Enhanced optical luminescence in ZnO nanostructures following O 1s to p$_{z}$ excitation

Room temperature ultraviolet ($\sim $385 nm) lasing in ZnO nanostructures has recently been demonstrated.$^{1}$ This phenomenon is thought to arise from the natural cavity formed by the wurtzite nanostructure and its faceted ends. X-ray excited optical luminescence (XEOL) provides the capability to determine the nature of the sites responsible for producing low energy (1-6 eV) fluorescence. We will present XEOL excitation curves taken at the Zn L and O K edge obtained using both the defect ($\sim $510 nm) and bandgap ($\sim $370 nm) transitions as signals. Results obtained at the Zn L edge resemble the x-ray absorption curve of the nanostructure.
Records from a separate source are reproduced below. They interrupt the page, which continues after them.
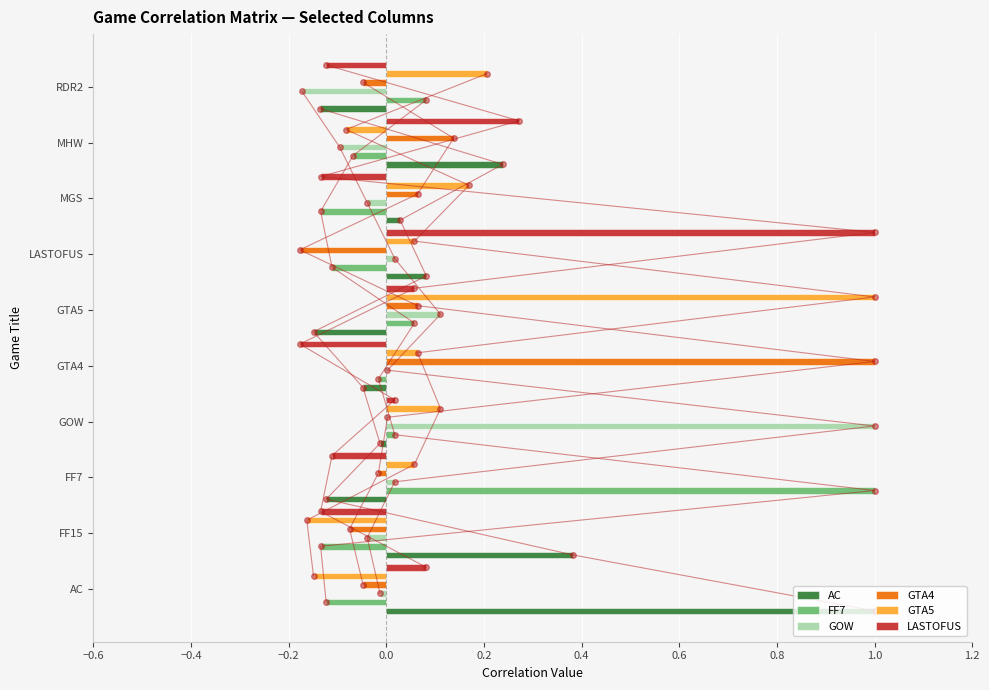

Is the value of LASTOFUS at FF15 greater than the value of FF7 at GTA4?

No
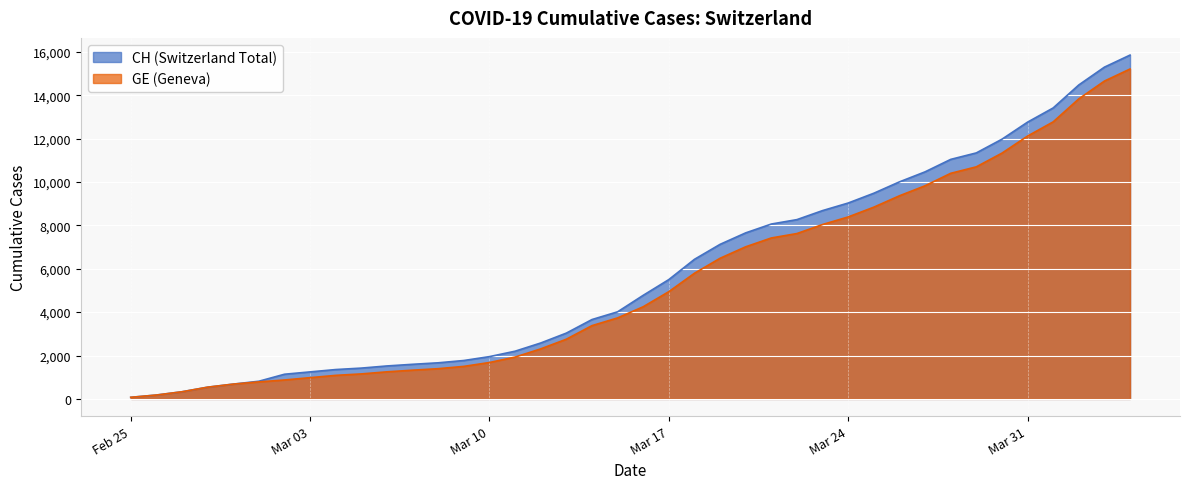

Reading left to right, transcribe all the data shown in this chart.

CH: 73	178	329	540	682	814	1137	1245	1353	1420	1519	1595	1664	1770	1949	2199	2577	3033	3658	4014	4775	5501	6434	7125	7654	8061	8265	8681	9030	9481	10005	10467	11041	11340	11971	12758	13413	14473	15294	15850
GE: 73	178	329	540	682	784	872	979	1085	1152	1248	1324	1393	1499	1678	1928	2306	2752	3377	3733	4248	4944	5792	6483	7012	7419	7623	8039	8388	8839	9363	9825	10399	10698	11329	12116	12771	13831	14652	15208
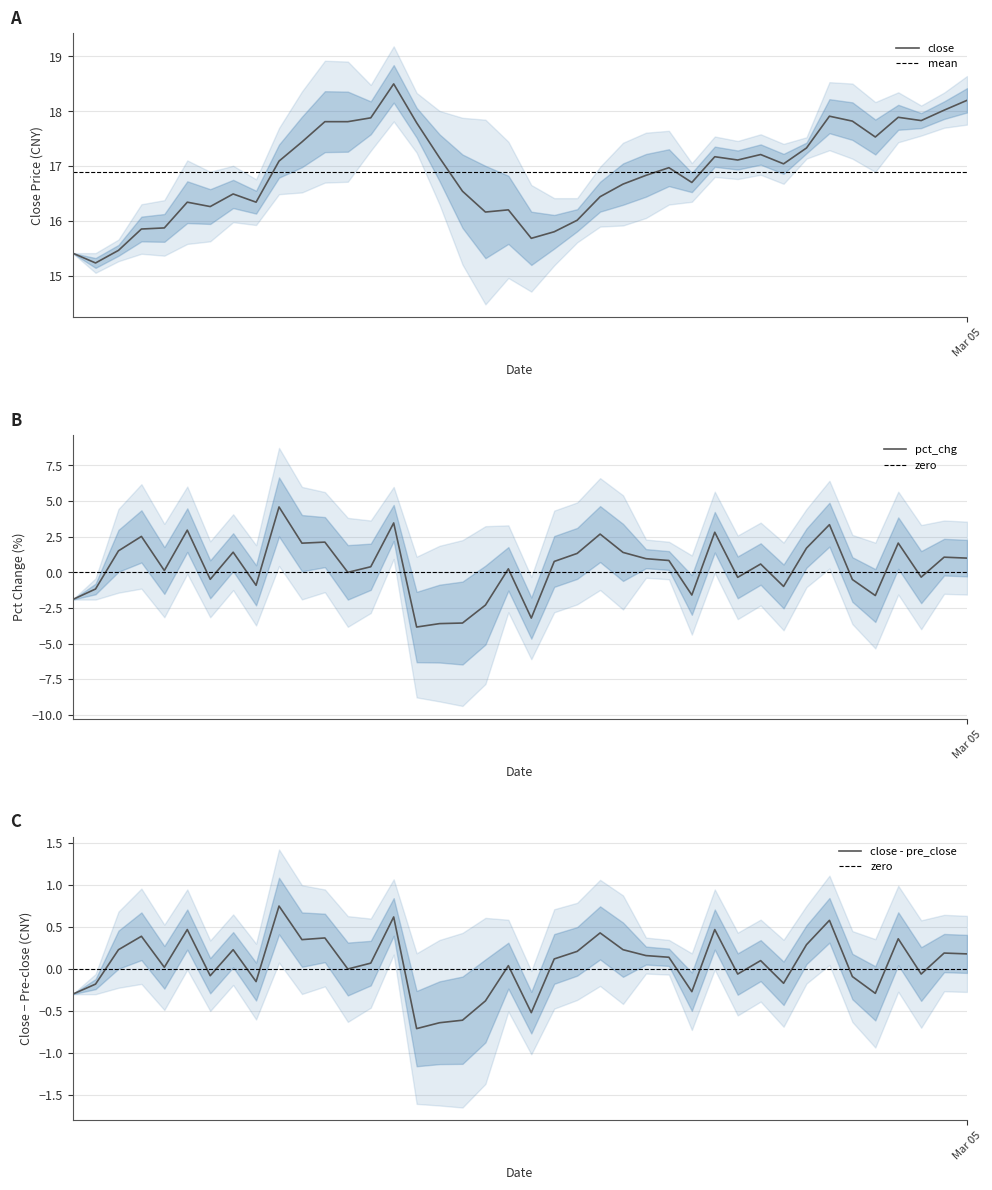

What is the highest value of the close series?

18.5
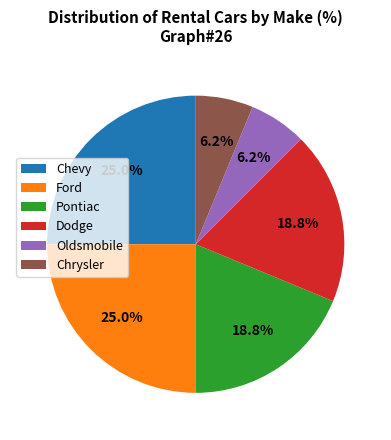

Is the sum of Oldsmobile and Chrysler greater than half?

No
However, striking differences are observed at the O K edge. Excitation to states of p$_{z}$ symmetry (along the c axis) leads to enhanced luminescence while excitation to p$_{x,y}$ states (lying in the basal plane) decreases the yield. We interpret this phenomenon as resulting from the lower probability of quenching by near surface defects for states excited along the c-axis as opposed to those excited perpendicular to it. 1. M.H. Huang, \textit{et al}., Science \textbf{292}, 1897 (2001).